The interaction between artisanal (small-scale) mining and agriculture in Africa still needs to be carefully considered by policy-makers to ensure that people’s livelihoods and countries’ export revenues aren’t threatened. It’s also important that the relationship between the two sectors is optimised to mutual benefit.
Mining occurs in the same geographic areas as agriculture. It competes for similar inputs, like land, water and labour. This means there is a significant risk that agriculture will be adversely affected by mining. Both are vital to the survival of most African economies. They both contribute to export revenues and employ a large number of people.
But research conducted in Ghana, sub-Saharan Africa’s largest gold producer and the world’s second largest cocoa producer, reveals some troubling imbalances between the two sectors.
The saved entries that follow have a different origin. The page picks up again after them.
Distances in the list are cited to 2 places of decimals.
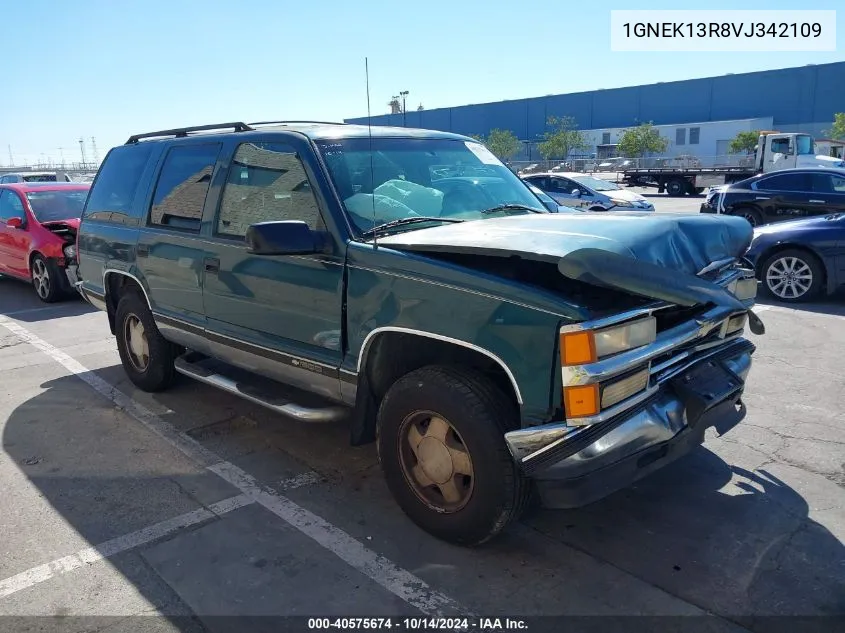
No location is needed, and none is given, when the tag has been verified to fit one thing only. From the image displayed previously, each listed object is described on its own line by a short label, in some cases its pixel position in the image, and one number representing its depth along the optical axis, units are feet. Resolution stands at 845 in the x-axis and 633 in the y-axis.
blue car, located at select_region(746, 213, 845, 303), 27.20
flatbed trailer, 96.99
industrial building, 198.80
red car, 31.07
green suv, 9.13
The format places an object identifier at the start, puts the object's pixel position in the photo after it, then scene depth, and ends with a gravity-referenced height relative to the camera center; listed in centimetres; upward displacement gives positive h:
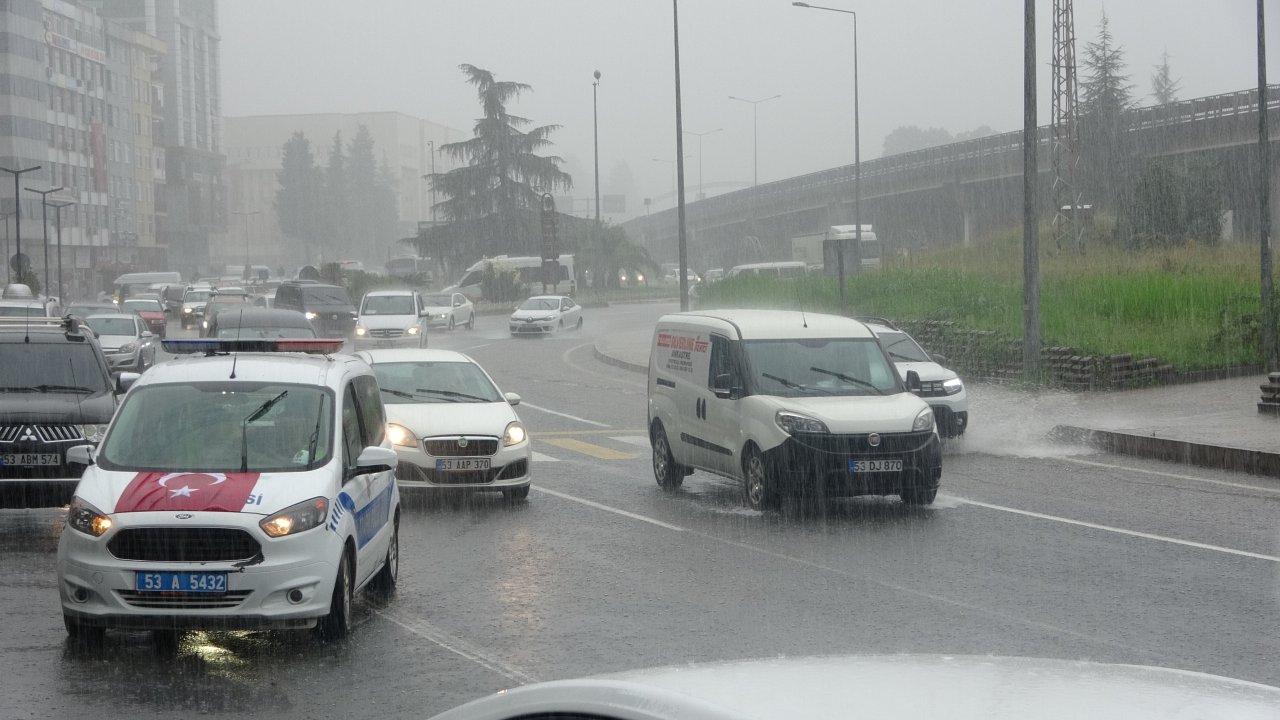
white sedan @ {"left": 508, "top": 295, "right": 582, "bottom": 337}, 5072 -98
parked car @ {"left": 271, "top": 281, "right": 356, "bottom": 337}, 4534 -37
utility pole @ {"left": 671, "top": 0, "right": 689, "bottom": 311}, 3794 +276
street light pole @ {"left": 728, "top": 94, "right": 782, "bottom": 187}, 13225 +1117
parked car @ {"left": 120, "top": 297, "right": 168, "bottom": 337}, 5041 -53
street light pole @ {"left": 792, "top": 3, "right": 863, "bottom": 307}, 2735 +254
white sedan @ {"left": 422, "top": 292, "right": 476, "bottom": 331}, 5431 -76
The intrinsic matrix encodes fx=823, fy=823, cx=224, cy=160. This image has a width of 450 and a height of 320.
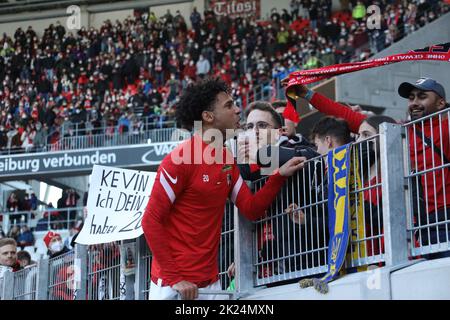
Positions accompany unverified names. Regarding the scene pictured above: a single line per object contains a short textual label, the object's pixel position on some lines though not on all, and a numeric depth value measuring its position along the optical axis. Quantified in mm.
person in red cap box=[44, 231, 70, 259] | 11523
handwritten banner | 6266
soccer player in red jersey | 4535
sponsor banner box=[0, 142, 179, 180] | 21328
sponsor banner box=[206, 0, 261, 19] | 31609
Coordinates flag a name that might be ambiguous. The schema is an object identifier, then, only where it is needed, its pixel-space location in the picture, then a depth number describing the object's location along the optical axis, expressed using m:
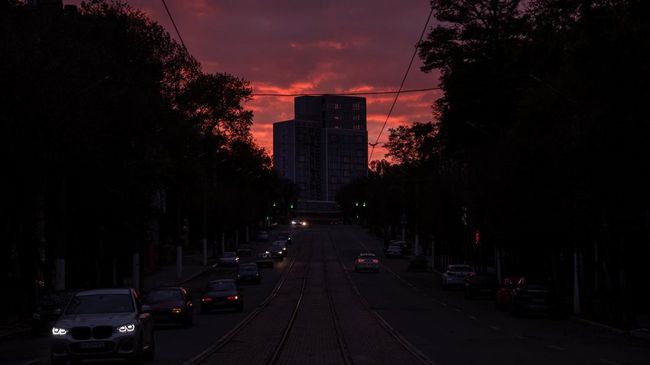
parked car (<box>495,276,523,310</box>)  43.66
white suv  18.86
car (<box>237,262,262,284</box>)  68.88
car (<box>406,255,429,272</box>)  87.06
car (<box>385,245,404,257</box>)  108.31
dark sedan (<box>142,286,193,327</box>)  33.53
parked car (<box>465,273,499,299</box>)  54.28
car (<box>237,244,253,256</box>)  111.38
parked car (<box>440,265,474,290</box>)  63.09
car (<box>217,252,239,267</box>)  90.31
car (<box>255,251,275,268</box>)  89.77
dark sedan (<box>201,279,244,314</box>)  42.88
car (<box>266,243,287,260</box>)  103.25
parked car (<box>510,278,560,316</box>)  39.41
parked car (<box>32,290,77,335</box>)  32.16
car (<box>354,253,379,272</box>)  82.50
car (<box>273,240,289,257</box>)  107.31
Most of the farmers interviewed preferred ‘crops’ to ‘carats’. This is because farming is more sustainable in the longer term. In addition, farming is, for many, the economic activity they have lived with the longest. But mining also brings in additional revenue that can greatly help farmers improve their outputs. There is nevertheless inherent tension between the two activities.
There is, therefore an urgent need for governments and policy makers to take a critical look into the mining–agriculture relationship. The research provides insights about the interaction between artisanal mining and agriculture in the context of social livelihoods in Africa.
Gold meets cocoa in Ghana
For the past two decades, gold mining and agriculture have contributed consistently to economic growth and development, and sustainable livelihoods in Ghana.